As always your words touch my heart and in most cases bring me to tears. I know I am just one of many who are praying for success in getting Will to the top of a mountain, and while we won't be there physically we will be there in spirit to help lift him lovingly over the bumps. And if by some chance it is not meant to be maybe Will can still enjoy going on rides around your beautiful village with you and Atticus. Again I thank you for taking all of us with you on your adventures!
Denyse
A wonderful and moving post, thank you! "He's not heavy, he's my brother"...as the song goes. I carried my brother, out of the bottle, and to his final resting place after a beautiful later life and dignified, peaceful death. His ashes are on a hillside, in green cemetery of natural beauty, not far from trails we hiked in our youth.
We are all equal on this planet, creatures great and small. How fitting you will carry Will so he can feel his spirit soar, as he will surely follow yours, sharing the joy of love and life.

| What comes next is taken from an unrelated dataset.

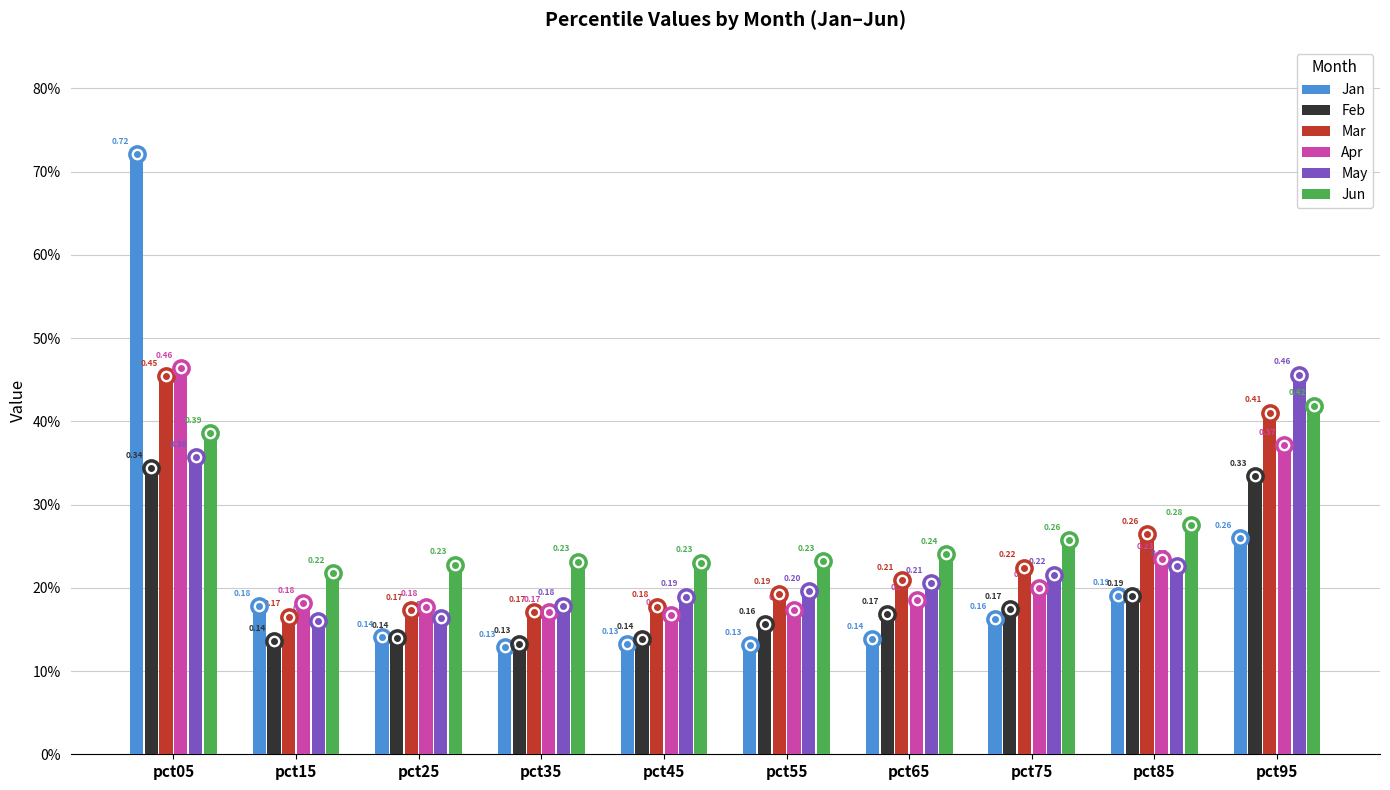

Which series has the largest total across all categories?

Jun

Tom, your writing today and those that have written comments are all so heartwarming. Life can be so harsh, yet you have created a beautiful haven for many to find a least some moments in daily living to cherish. Yes, fate does bring various aspects to our lives and Will is such a great example of this. Will not only has endeared you, and your dear Family, but the many that follow Atti's Army. Therefore wishing Will, with the love of you, Atticus and your dear Partner a successful venture into the trails of the White Mountains. God speed, love and peace.
Tom and family,
You are making Will very happy with all the love you give him. Have a great hike this weekend I bet when Will is at the top and the wind is blowing in his face, he will have a smile.

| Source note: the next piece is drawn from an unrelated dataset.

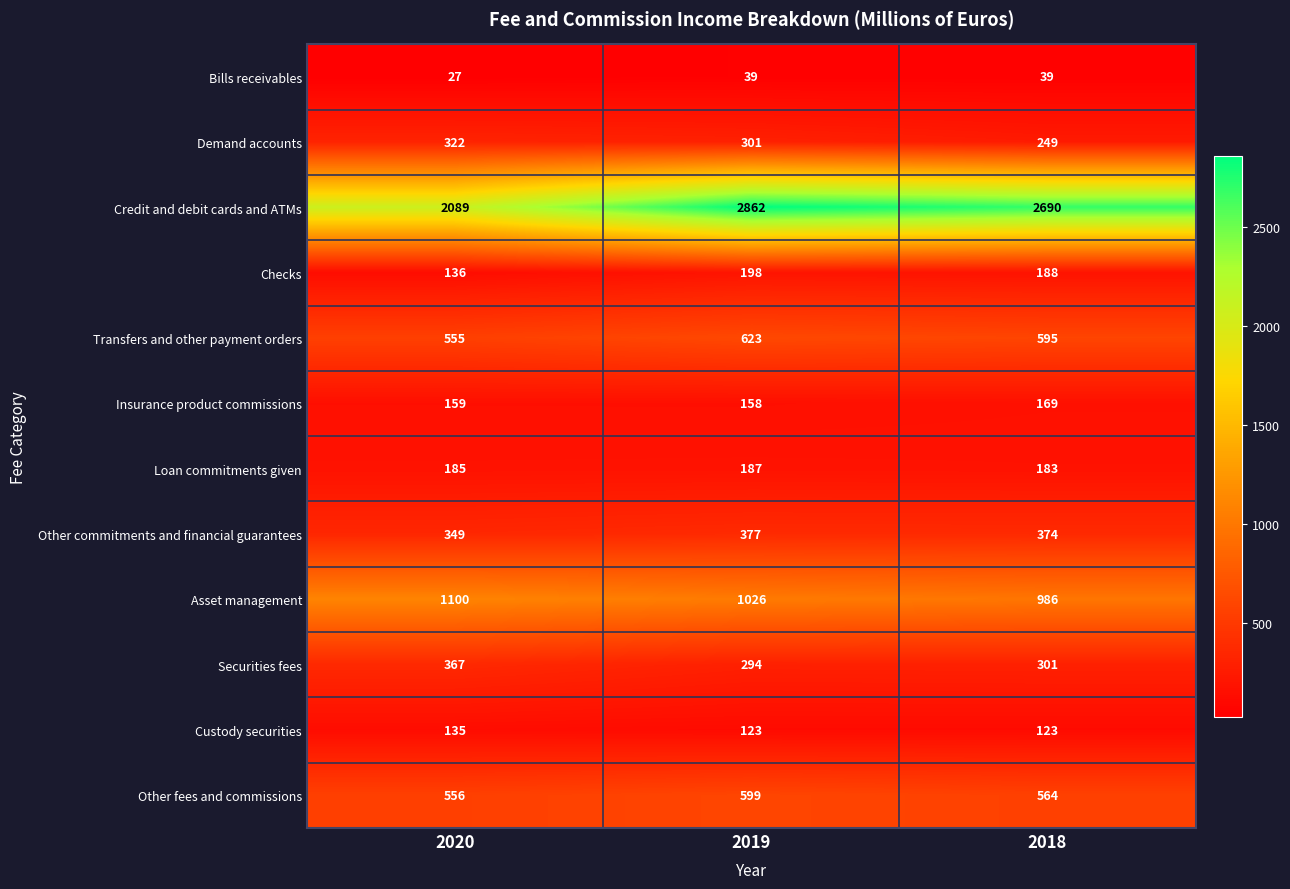

The value of Bills receivables at 2020 is 27. True or false?

True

Just finished your book and learned of Will. Hope he feels more comfortable soon. Just lost my 13 yr old mixed breed soulmate over Labor Day. Your book was a gift from a dear friend. It both helped and hurt....
I've moved many times in my life so home has always been where the dog is. I hope someone new will come along soon... Tks Tom
Ok it's Sunday afternoon and I am anxious to hear how Will did on the hike. My soon to be 14 year old schnauzer joined his two brothers and sister (a 10 yr old schnauzer runt, a 9 yr old rat terrier rescue and the baby girl of the family....a 6 year old American Staffordshire Terrier) at a benefit festival for animals surviving disasters. Krupp was a rock star. Hip and back issues did not stop him and he prance through the park like they were celebrating his arrival. These days are few and far between and maybe that's why I want so much to hear of Wills day on the mountain. Thanks for sharing with all of us.
Such a sad and moving story, I am in tears. You are very brave for rescuing an ageing dog, with not much time left, I feel for both of you. Best wishes Karen.
Your blog is actually very inspirational!
I rescued a dog about two years ago. He was an "owner surrender" at a shelter. I was overweight and out of shape and this dog needed a new home. Together we've given each other a new life. I have lost 60 lbs. and am able to once again enjoy the hiking I'd neglected for so long. And Digby has come to love the outdoors as much as I do--I think he never got to experience the real outdoors before.
People and dogs find each other when they most need each other.